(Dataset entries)
START

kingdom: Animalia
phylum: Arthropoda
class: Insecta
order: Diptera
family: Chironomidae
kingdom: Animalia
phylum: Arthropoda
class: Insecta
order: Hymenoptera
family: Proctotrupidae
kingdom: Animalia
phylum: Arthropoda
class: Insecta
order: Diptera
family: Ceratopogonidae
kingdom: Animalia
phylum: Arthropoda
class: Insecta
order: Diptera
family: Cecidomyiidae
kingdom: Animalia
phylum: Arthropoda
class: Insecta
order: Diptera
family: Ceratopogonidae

END
START

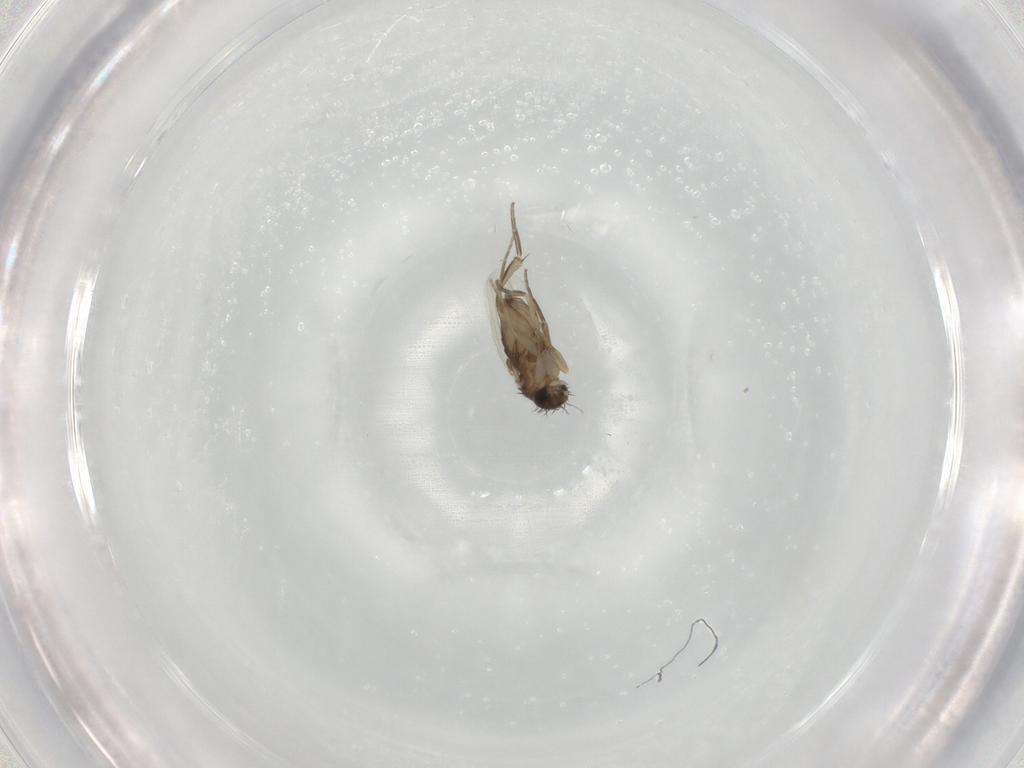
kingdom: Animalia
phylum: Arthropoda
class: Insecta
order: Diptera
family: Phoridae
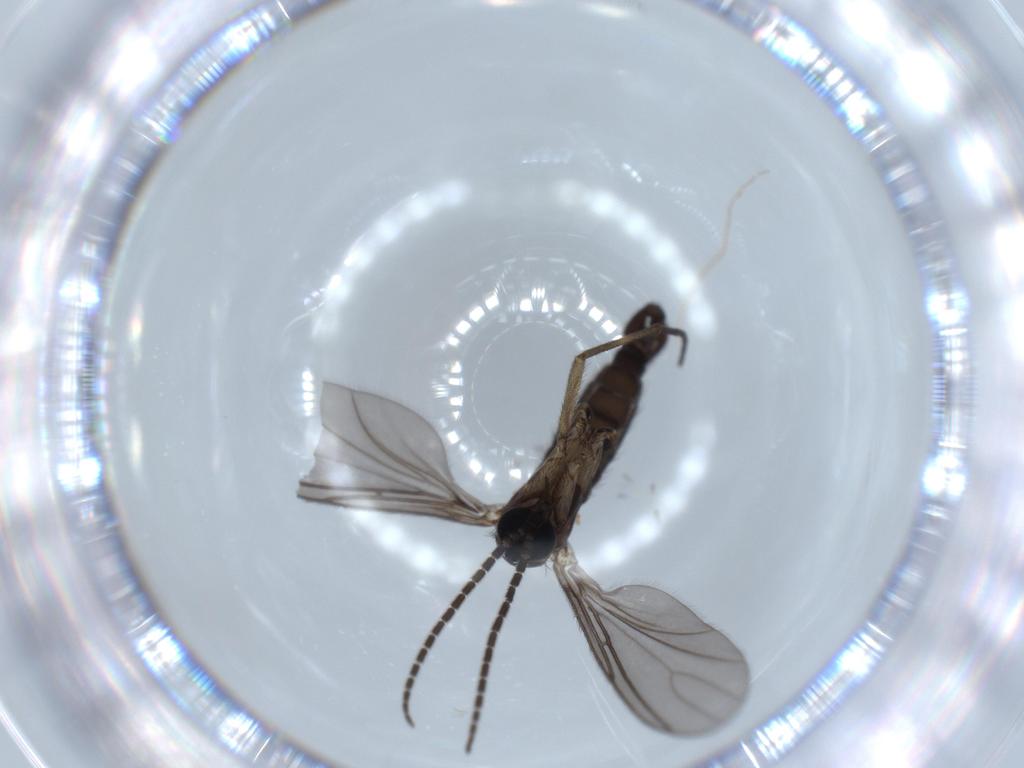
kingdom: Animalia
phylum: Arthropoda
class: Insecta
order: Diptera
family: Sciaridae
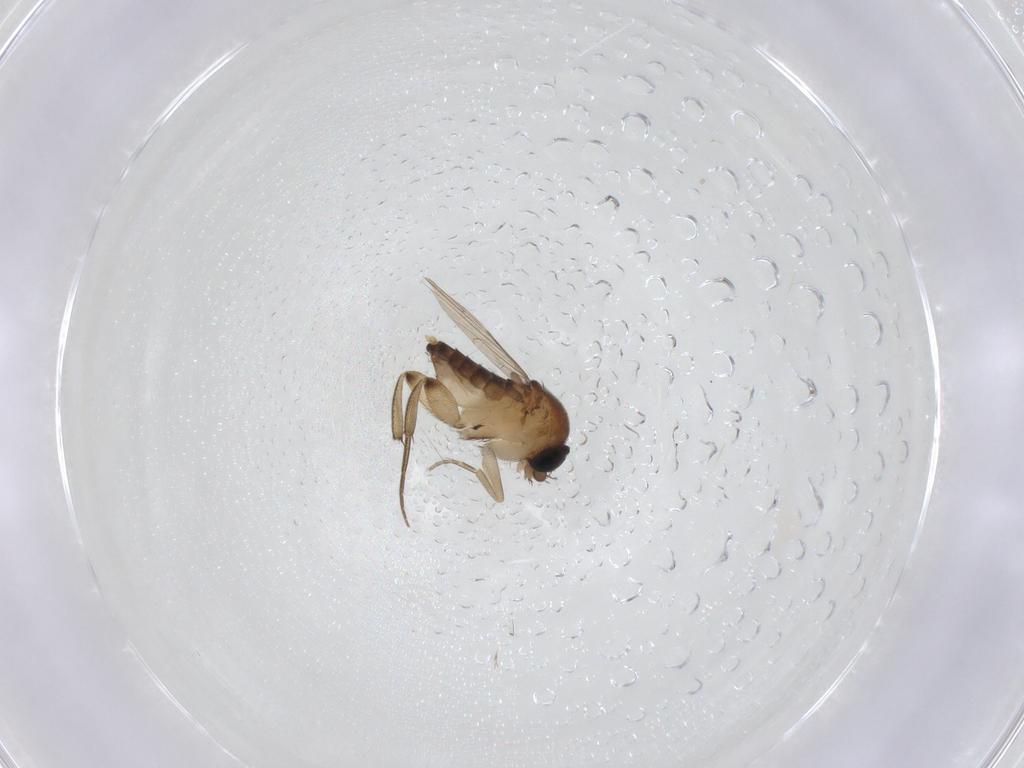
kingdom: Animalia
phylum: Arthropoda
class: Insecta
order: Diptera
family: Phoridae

END

**Goal**
Extract from the data every line that contains the string "family".

**Solution**
family: Chironomidae
family: Proctotrupidae
family: Ceratopogonidae
family: Cecidomyiidae
family: Ceratopogonidae
family: Phoridae
family: Sciaridae
family: Phoridae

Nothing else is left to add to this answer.